[EXERCISE AIM]:
The reply should consist of one number, the count of lines below in which the word "Soin" appears.

Saved data entries
========

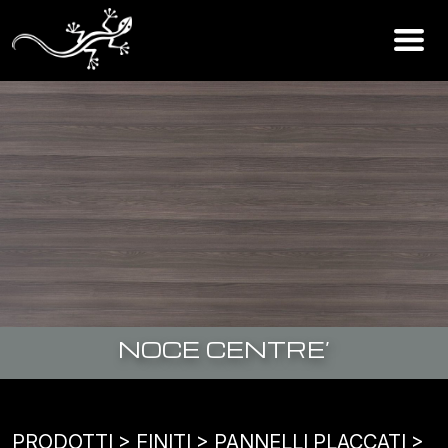
NOCE CENTRE’
PRODOTTI
> FINITI >
PANNELLI PLACCATI
>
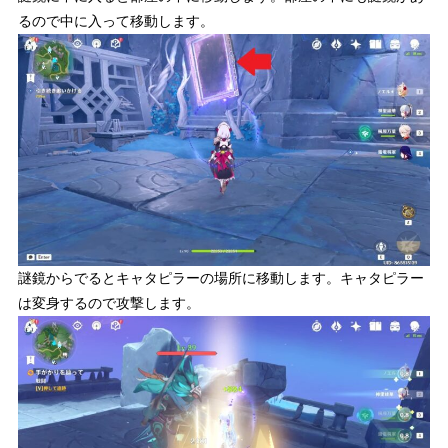
るので中に入って移動します。
謎鏡からでるとキャタピラーの場所に移動します。キャタピラー
は変身するので攻撃します。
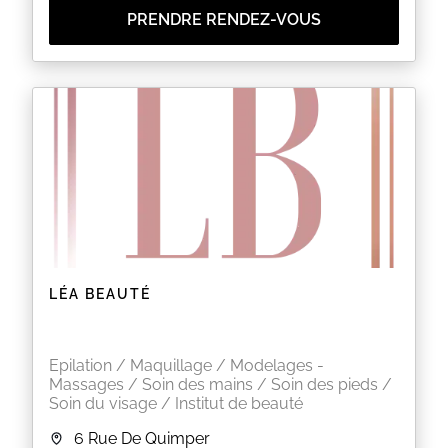
PRENDRE RENDEZ-VOUS
LÉA BEAUTÉ
Epilation / Maquillage / Modelages -
Massages / Soin des mains / Soin des pieds /
Soin du visage / Institut de beauté
6 Rue De Quimper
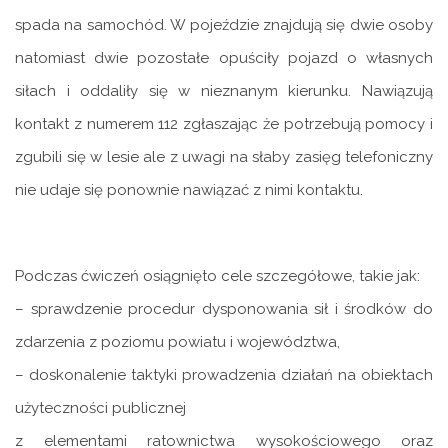
spada na samochód. W pojeździe znajdują się dwie osoby
natomiast dwie pozostałe opuściły pojazd o własnych
siłach i oddaliły się w nieznanym kierunku. Nawiązują
kontakt z numerem 112 zgłaszając że potrzebują pomocy i
zgubili się w lesie ale z uwagi na słaby zasięg telefoniczny
nie udaje się ponownie nawiązać z nimi kontaktu.
Podczas ćwiczeń osiągnięto cele szczegółowe, takie jak:
– sprawdzenie procedur dysponowania sił i środków do
zdarzenia z poziomu powiatu i województwa,
– doskonalenie taktyki prowadzenia działań na obiektach
użyteczności publicznej
z elementami ratownictwa wysokościowego oraz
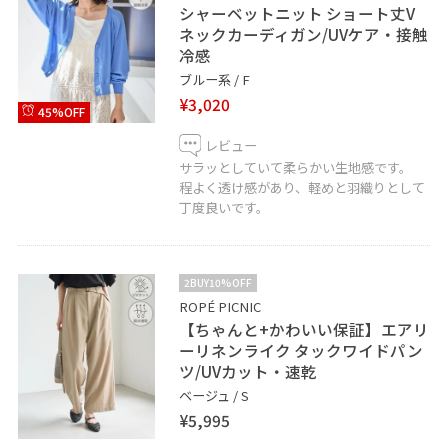
シャーベットニット ショート丈V
ネックカーディガン/UVケア・接触
冷感
ブルー系 / F
¥3,020
45%OFF
レビュー
サラッとしていて柔らかい生地感です。
程よく透け感があり、軽めと羽織りとして
丁度良いです。
2BUY10%OFF
ROPÉ PICNIC
【ちゃんと+かわいい保証】エアリ
ーリネンライク タックワイドパン
ツ/UVカット・速乾
ベージュ / S
¥5,995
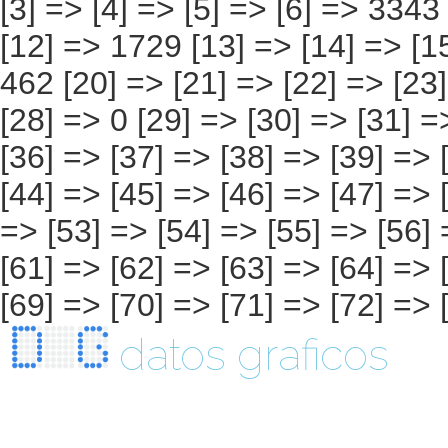
datos graficos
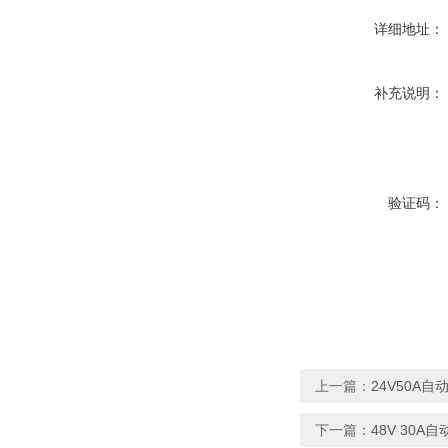
详细地址：
补充说明：
验证码：
上一篇：
24V50A
下一篇：
48V 30A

========

[SOLUTION TO THIS PROBLEM]:
2